What to Do When the Market is in a Correction Mode

There is no need to be in the market all the time. There are times to be aggressive, there are times to protect your capital. Unlike in sport, in the market the best defense is not offence.

Watch and wait for that fat pitch to come. It always does. If you are a swing trader, I guarantee you that the market will provide at least one great opportunity every week. How do you recognize it in advance? You don’t. Even when all your requirements align in space and time, there will be false signals. You will be wrong at least half of the time. Being wrong is not a choice. Staying wrong is. In the words of Ed Seykota: “If you don’t learn to take small losses, sooner of later you will have to take the mother of all losses”.

Sharp declines are often followed by short-term bounces.
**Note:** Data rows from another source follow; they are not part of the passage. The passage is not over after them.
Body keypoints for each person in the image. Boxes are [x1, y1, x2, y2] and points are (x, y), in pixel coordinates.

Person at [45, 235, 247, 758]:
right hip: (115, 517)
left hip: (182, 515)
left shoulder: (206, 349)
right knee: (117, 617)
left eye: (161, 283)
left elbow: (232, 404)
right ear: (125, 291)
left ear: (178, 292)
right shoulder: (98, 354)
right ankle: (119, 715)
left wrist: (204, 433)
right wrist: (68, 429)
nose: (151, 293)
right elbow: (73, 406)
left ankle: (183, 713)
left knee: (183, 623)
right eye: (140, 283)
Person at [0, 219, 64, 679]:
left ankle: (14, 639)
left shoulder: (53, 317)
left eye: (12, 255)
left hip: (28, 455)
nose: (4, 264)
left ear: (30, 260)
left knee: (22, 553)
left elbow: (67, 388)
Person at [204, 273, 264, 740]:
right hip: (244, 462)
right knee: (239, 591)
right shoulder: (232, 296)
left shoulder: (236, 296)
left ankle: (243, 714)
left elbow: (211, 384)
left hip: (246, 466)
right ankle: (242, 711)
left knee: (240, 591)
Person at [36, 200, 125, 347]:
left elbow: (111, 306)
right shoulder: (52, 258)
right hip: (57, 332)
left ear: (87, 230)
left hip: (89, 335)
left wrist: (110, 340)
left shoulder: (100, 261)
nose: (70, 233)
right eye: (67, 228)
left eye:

This doesn’t mean that you should try to pick bottoms. Even if you manage to properly time your entry, the potential reward of knife catching often does not justify the risk taken. The opportunity cost in terms of potential aggravation and loss of confidence is too high. Multiple consecutive losses, even when small, will frustrate you and blind you for other opportunities that are always around the corner.

During market declines, most stocks correct through price. I prefer to pay attention to those that correct through time (go sideways) and make new 52-week highs. It makes more sense to focus on the stocks that hold the best and buy them as they break out from their recent consolidation.

Granted there are different methods and if bottom picking is your thing, go for it. You can do anything as long as you know how to manage risk.